I thanked him for his time and carried my grandfather’s ashes out to the car. I sat there under the carport, staring at that box on the floor of the passenger seat. Dean Martin was singing, “Baby, it’s Cold Outside” on the local radio station. I moved the box from the floor mat to the passenger seat, where I could keep my hand on it when I braked or went around a corner.
Santo was waiting outside my room when I pulled into the motel parking lot. I got out of the car and held out the box.
“Well, here he is.”
“That’s Charlie?” Santo said.
“That’s Charlie,” I said. “That’s my grandfather.”
Santo merely stared, and I put the box back on the front seat.
“I’m headed out of here,” I said. “I talked with Bob Porter, and everything’s square.”
He nodded, and stood there as I packed my bags, hauled them out to the car, and then went across the parking lot to drop off my room key.
“Did you have a nice visit?” the woman at the desk asked me.
“Very nice, thank you.”
“God bless you,” she said.
When I came out of the office Santo was still standing right where I had left him a moment earlier; he didn’t appear to have moved an inch.
“What will happen now?” he asked.
“It’s in Bob Porter’s hands. He has all the paperwork. I’d suggest you give him a call, but I’m pretty sure you’re going to make out all right.”

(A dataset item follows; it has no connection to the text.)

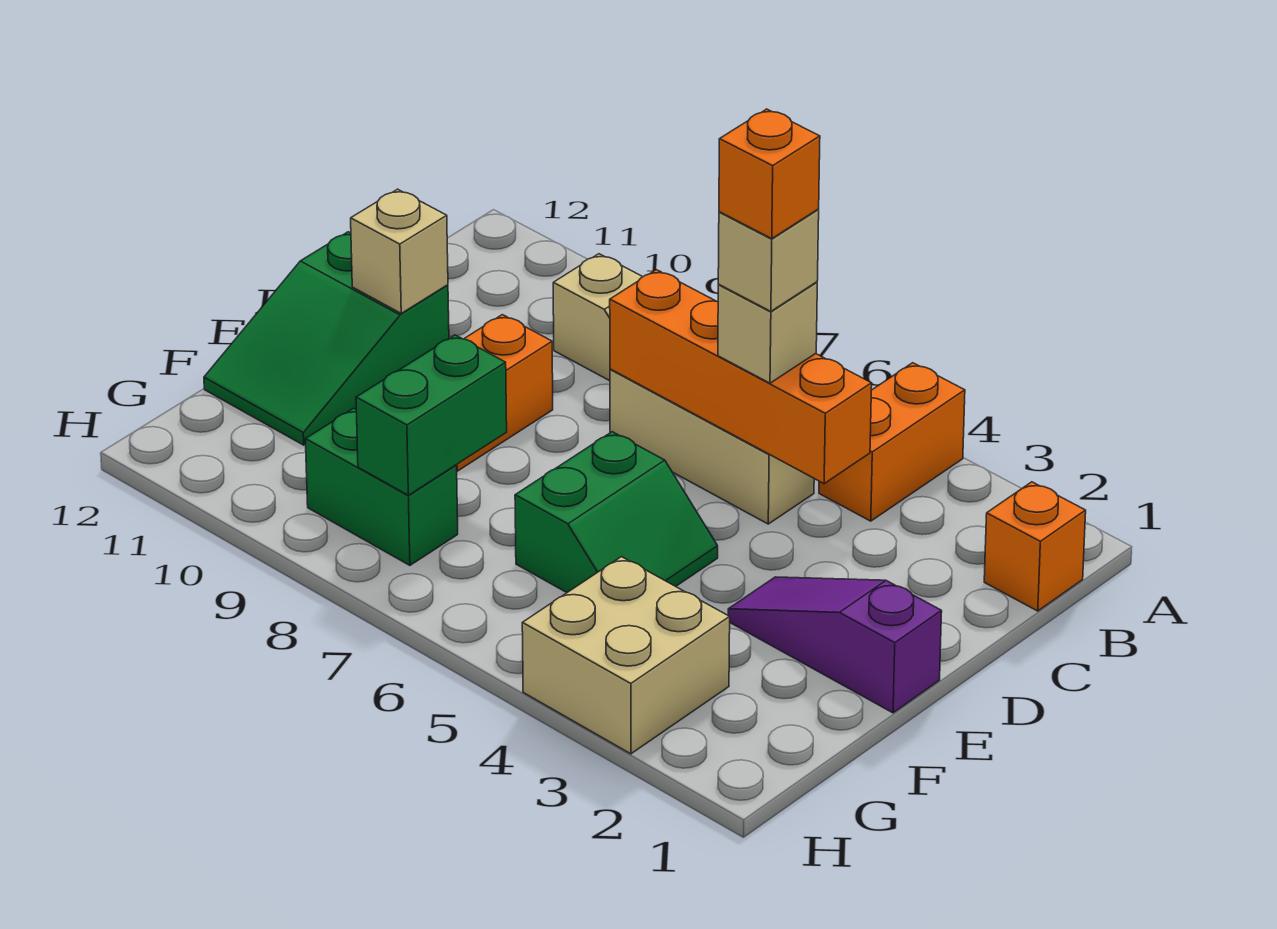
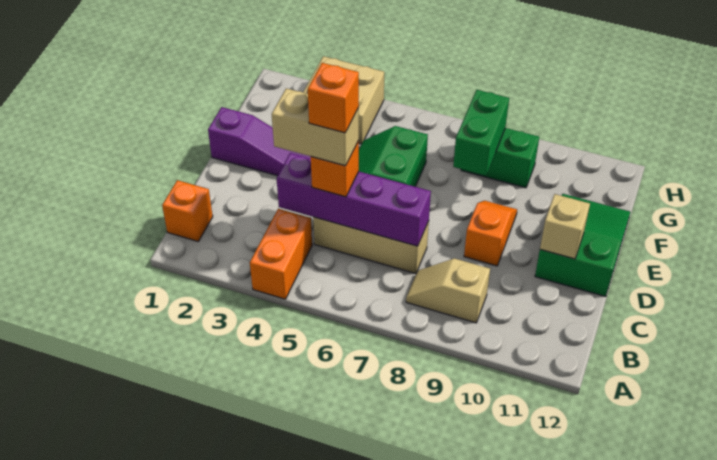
orange 1x4 brick [610,270,872,484] -> purple 1x4 brick [277,153,431,246]
tan 1x1 brick [718,282,817,383] -> orange 1x1 brick [311,141,359,197]
tan 1x1 brick [718,210,819,311] -> tan 1x2 brick [272,88,359,166]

Santo nodded in the direction of the box in the front seat of the car.
“What will you do with Charlie?”
“I’ll take him,” he said.
I looked at him for a moment. He was such a tough, broken-looking man.
“That would be great.” I handed over the box and said, “What will you do with him?”
“I’ll keep him,” Santo said, tucking the box under his arm.
I wished him luck, shook his hand, and said goodbye.
“Will you be back?” he asked.
"You never know," I said. "I’ll be sure to drop you a line if I’m ever in the area. Maybe we can have a rematch on the golf course."
He smiled briefly, then nodded, turned away, and headed back across the parking lot.
As I drove away from the motel a moment later a light snow was beginning to fall. I looked at the dashboard clock and counted on my fingers: I’d be back in Chicago in just under five hours.
As I turned a corner onto Main Street and pulled up to the one stoplight in town, Kenny Rogers was on the radio, and I smiled, even as I had the oddly painless revelation that I had wasted my life.
I was waiting out the red light when Santo suddenly appeared on the opposite side of the street, and I watched as he shuffled down the sidewalk with my grandfather cradled in his arms.
Somebody behind me honked, or I think I would have sat there and watched him until he disappeared from view.